Collect every line below that contains the word "Kugel", and copy each one in full.

#### Information supplied

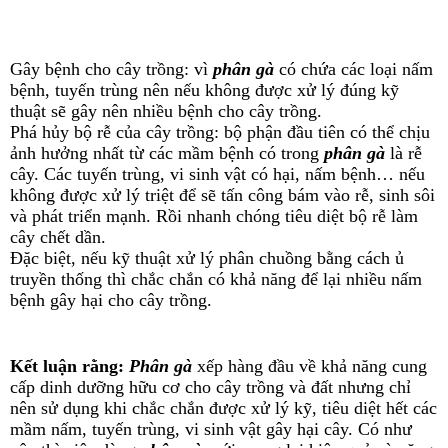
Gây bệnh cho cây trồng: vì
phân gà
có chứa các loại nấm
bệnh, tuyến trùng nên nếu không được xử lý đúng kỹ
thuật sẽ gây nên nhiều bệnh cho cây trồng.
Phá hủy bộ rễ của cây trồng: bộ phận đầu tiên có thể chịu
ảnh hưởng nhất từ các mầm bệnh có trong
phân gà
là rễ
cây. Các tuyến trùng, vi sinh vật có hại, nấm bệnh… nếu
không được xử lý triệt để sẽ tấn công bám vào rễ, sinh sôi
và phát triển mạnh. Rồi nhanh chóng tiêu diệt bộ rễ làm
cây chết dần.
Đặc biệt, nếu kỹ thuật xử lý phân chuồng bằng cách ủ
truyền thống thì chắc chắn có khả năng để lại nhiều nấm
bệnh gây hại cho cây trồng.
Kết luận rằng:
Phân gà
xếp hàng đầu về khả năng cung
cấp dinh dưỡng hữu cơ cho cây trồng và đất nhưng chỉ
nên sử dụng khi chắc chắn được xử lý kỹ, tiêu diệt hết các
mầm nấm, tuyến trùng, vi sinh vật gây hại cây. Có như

########
#### Information supplied

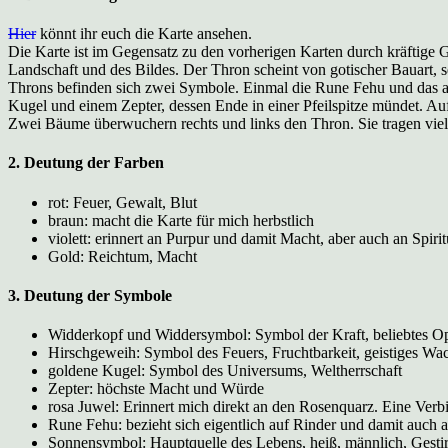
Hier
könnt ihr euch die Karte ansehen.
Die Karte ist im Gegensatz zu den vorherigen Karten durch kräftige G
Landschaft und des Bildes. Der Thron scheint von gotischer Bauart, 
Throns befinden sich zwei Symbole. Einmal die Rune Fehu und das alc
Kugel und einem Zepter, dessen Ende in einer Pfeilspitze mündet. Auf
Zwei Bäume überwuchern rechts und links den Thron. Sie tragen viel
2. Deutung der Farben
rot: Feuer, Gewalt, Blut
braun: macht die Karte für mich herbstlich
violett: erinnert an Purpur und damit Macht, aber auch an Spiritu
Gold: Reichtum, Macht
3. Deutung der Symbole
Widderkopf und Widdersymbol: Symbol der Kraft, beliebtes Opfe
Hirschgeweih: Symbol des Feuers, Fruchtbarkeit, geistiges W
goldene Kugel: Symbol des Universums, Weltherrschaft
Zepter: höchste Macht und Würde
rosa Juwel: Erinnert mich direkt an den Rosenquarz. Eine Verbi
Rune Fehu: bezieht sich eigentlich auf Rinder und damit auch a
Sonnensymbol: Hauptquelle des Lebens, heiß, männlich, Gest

########

### Answer below
Kugel und einem Zepter, dessen Ende in einer Pfeilspitze mündet. Auf
goldene Kugel: Symbol des Universums, Weltherrschaft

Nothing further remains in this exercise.